Tuesday, December 17, 2013

F. Scott Fitzgerald: The Vegetable (1923)

His only full-length published play.  It's hard to judge it, of course, just by what's on the page,
because the kind of comedy it was intended as is probably the kind that only comes to life on the stage.  Then again, he did publish it, so he must have intended it to have some kind of life beyond the stage.  But it doesn't:  it's dead on the page.

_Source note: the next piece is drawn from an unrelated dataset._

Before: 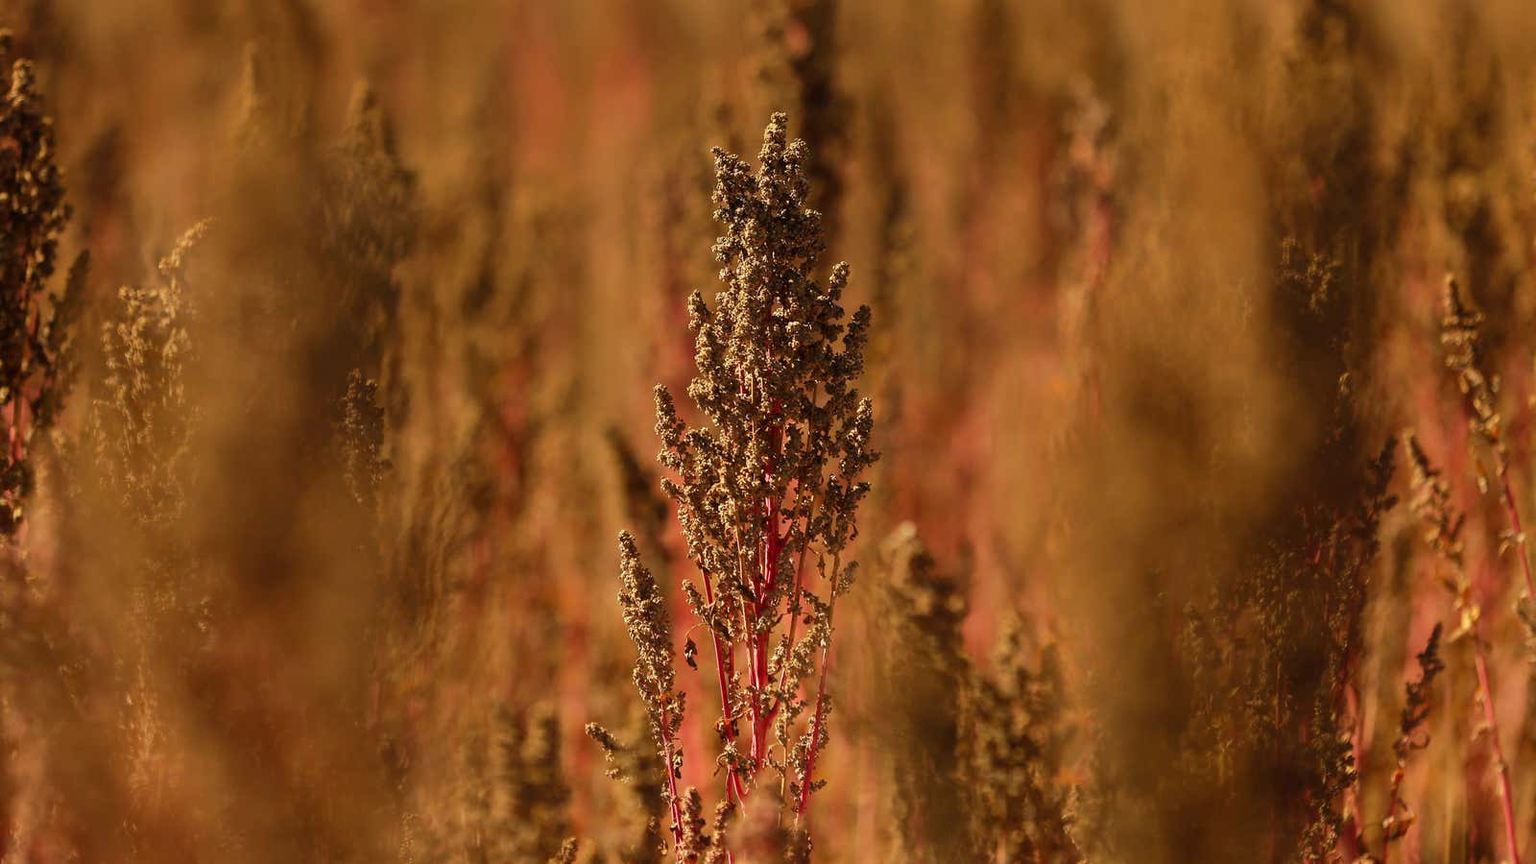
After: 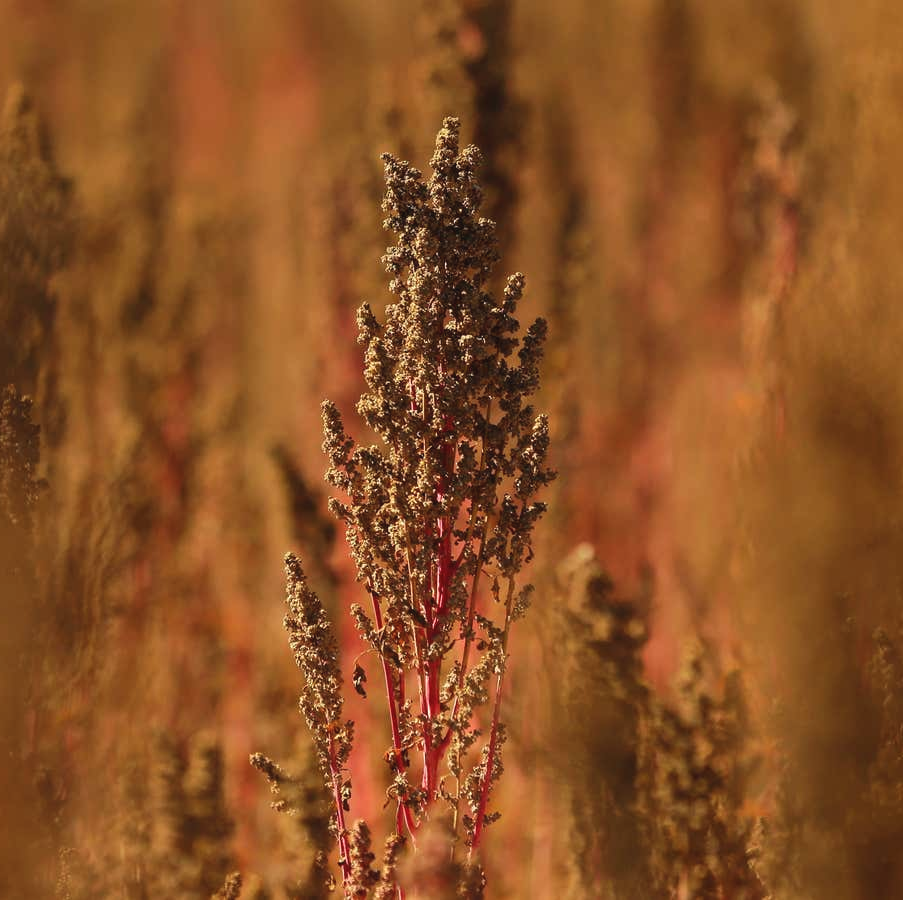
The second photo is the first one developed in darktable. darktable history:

It's partly because it simply isn't funny.  Maybe it was funnier at the time - maybe the jokes haven't aged well - but I rather doubt it.  After all, the play bombed, and the book doesn't seem to have done much better...  The situations aren't particularly funny, the characters aren't particularly funny, and the dialogue isn't particularly witty.  It reads like the kind of thing that was screamingly funny when Fitzgerald and his friends concocted it - but the humor metabolized out along with the alcohol...  I've now read most of Fitzgerald (I'm a few volumes behind in my blogging, but I think I'm ready to say I've read enough now), and one thing I don't think he was, was funny.  There are smiles and smirks in his writing, but precious few actual laughs.  He's not that kind of writer.  He tries to be here - he thinks he is - but he's not.

But I could forgive that, actually.  Comedy often doesn't age well, and in fact comedy doesn't always have to provide laughs to be worthwhile.  There can be other things on offer.  What really sinks this book is that it puts the worst of Fitzgerald's social attitudes front and center.  The plot revolves around a shlubby Everyman for whom bootleg alcohol is the pillow of Kantan:  he dreams he's President.  The problem is that, rather than enjoying his success and then awakening to realize that all earthly glory is as transient as a dream, he screws everything up as President and then wakes up thankful that he's just a simple man after all.  In other words it's a profoundly antidemocratic work that laughs at little people for being little people, and tells them that they shouldn't aspire to great things, but should be content with their little stations in life.

If there is humor here, it's the snide laughter of the elite, aimed at shaming the plebes into remaining in their place. 

2 comments:

Matt said...

Can we have an example of the actual gags? You got me curious!

Tanuki said...

Act II is the guy's drunken-stupor dream about becoming President. The scene's set in the White House, and the gag is that everything's white: the brick wall around the garden, all the trees and flowers, all the furniture, the pets, the janitor's broom...see, the not-very-bright guy thinks it's called the White House because everything in it's white. Actually, that's one of the better gags.